Move over, onion rings — this fall it's all about crispy acorn squash rings
I've always been an onion ring fan. When given the option of onion rings or fries, onion rings will win hands down for me (unless sweet potato fries are a choice — then things get complicated). I just love the crunchy exterior with the soft, warm middle of the onion ring. Nothing beats that.
Onion rings are one of those things, though, that are totally an order-out kind of food, only because there's no way I'm smelling up my house with frying oil for some greasy onions that the diner can do better than I ever could at home anyway. That said, I still crave them and their crunch. These crispy baked coconut-acorn squash rings are my at-home (healthier) fall version of the onion ring. A version you can feel good about eating, with all the things you love about the classic onion ring.
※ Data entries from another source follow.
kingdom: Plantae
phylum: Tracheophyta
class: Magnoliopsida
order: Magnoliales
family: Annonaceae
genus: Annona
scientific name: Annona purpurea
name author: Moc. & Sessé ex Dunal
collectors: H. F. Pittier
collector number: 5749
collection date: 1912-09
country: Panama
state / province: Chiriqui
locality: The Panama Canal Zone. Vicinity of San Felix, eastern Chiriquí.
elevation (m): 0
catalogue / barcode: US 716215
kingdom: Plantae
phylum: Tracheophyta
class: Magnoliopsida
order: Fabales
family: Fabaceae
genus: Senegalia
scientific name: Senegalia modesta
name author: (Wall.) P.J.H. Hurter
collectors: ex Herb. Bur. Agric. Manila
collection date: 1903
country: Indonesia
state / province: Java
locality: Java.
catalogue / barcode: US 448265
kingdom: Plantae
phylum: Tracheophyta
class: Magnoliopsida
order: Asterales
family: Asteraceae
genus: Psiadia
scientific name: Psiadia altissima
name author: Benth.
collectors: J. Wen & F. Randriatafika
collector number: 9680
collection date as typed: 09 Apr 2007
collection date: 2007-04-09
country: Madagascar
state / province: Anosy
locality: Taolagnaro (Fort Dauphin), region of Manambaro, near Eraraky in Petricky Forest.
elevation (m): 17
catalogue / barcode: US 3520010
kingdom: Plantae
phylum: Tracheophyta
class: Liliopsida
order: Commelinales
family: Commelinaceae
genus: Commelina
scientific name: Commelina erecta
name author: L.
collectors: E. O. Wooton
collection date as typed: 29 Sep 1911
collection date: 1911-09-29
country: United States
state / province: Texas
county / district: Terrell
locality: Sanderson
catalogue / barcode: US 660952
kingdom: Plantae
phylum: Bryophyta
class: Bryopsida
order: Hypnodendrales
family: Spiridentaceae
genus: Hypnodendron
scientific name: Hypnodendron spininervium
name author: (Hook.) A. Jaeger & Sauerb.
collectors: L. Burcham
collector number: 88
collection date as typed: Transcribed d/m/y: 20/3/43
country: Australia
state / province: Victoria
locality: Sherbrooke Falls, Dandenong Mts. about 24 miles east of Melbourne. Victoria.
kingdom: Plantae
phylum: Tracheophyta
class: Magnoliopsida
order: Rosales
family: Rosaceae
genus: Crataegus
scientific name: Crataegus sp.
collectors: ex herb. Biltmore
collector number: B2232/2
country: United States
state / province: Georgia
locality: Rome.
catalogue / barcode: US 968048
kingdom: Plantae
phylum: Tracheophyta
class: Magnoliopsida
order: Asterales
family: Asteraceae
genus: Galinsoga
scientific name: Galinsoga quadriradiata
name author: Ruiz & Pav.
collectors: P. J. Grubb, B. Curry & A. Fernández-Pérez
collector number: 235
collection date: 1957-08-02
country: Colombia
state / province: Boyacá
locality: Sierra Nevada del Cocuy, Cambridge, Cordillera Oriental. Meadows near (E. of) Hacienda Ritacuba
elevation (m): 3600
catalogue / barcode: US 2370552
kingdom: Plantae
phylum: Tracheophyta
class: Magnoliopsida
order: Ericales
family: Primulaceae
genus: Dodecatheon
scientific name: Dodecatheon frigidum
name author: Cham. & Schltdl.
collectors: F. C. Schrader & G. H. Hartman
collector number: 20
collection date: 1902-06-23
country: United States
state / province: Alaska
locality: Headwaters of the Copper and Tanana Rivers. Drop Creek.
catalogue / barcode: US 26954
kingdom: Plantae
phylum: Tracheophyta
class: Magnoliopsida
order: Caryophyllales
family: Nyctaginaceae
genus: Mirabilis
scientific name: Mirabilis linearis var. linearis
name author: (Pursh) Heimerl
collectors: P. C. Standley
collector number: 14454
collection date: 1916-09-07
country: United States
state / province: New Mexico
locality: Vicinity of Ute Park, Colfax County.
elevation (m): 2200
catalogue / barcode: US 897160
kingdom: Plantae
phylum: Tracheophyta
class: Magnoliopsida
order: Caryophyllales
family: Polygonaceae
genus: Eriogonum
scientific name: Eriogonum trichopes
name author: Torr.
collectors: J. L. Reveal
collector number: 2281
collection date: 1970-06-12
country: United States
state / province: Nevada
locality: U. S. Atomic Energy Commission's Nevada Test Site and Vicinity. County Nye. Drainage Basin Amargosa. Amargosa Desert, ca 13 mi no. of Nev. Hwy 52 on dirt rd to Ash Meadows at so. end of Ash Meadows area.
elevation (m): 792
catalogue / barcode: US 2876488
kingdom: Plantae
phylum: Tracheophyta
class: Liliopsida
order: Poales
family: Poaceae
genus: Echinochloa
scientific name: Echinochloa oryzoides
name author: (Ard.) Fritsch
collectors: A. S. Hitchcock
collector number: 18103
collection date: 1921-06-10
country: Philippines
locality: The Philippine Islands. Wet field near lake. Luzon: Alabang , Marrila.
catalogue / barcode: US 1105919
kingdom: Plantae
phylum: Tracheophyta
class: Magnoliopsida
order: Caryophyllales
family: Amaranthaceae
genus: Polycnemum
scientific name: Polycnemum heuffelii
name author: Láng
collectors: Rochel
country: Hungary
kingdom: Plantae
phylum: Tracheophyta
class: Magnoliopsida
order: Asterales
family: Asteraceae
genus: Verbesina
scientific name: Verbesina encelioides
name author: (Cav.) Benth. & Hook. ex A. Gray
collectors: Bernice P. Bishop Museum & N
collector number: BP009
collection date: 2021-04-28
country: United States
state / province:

Crispy baked coconut-acorn squash rings recipe
Prep time: 10 minutes | Bake time: 35 minutes | Total time: 45 minutes
- 1 acorn squash, cut into rings, seeds removed
- 1/3 cup coconut milk (from a carton)
- 1 tablespoon coconut oil
- 1/2 cup breadcrumbs
- 1/2 cup unsweetened shredded coconut
- Salt and pepper
- 2 tablespoons barbecue sauce or sweet chili sauce
- 1/4 cup plain Greek yogurt
- Heat the oven to 425 degrees F. Line a baking sheet with tinfoil, and place a wire rack on top.
- Into a shallow bowl, pour the milk and coconut oil. Heat in the microwave for about 30 seconds, and then whisk together.
- In a small dish, place the breadcrumbs, coconut, salt and pepper, and toss to combine.
- Dip the squash rings into the milk mixture, and then coat them in the breadcrumb-coconut mixture.
- Place the squash on the rack on top of the baking sheet.
- Bake for 20 minutes, until golden brown and crispy on the top. Flip carefully, and return to the oven for another 15 minutes.
- In a small bowl, mix the barbecue sauce or sweet chili sauce with the Greek yogurt.
- Serve the squash warm out of the oven with the dip.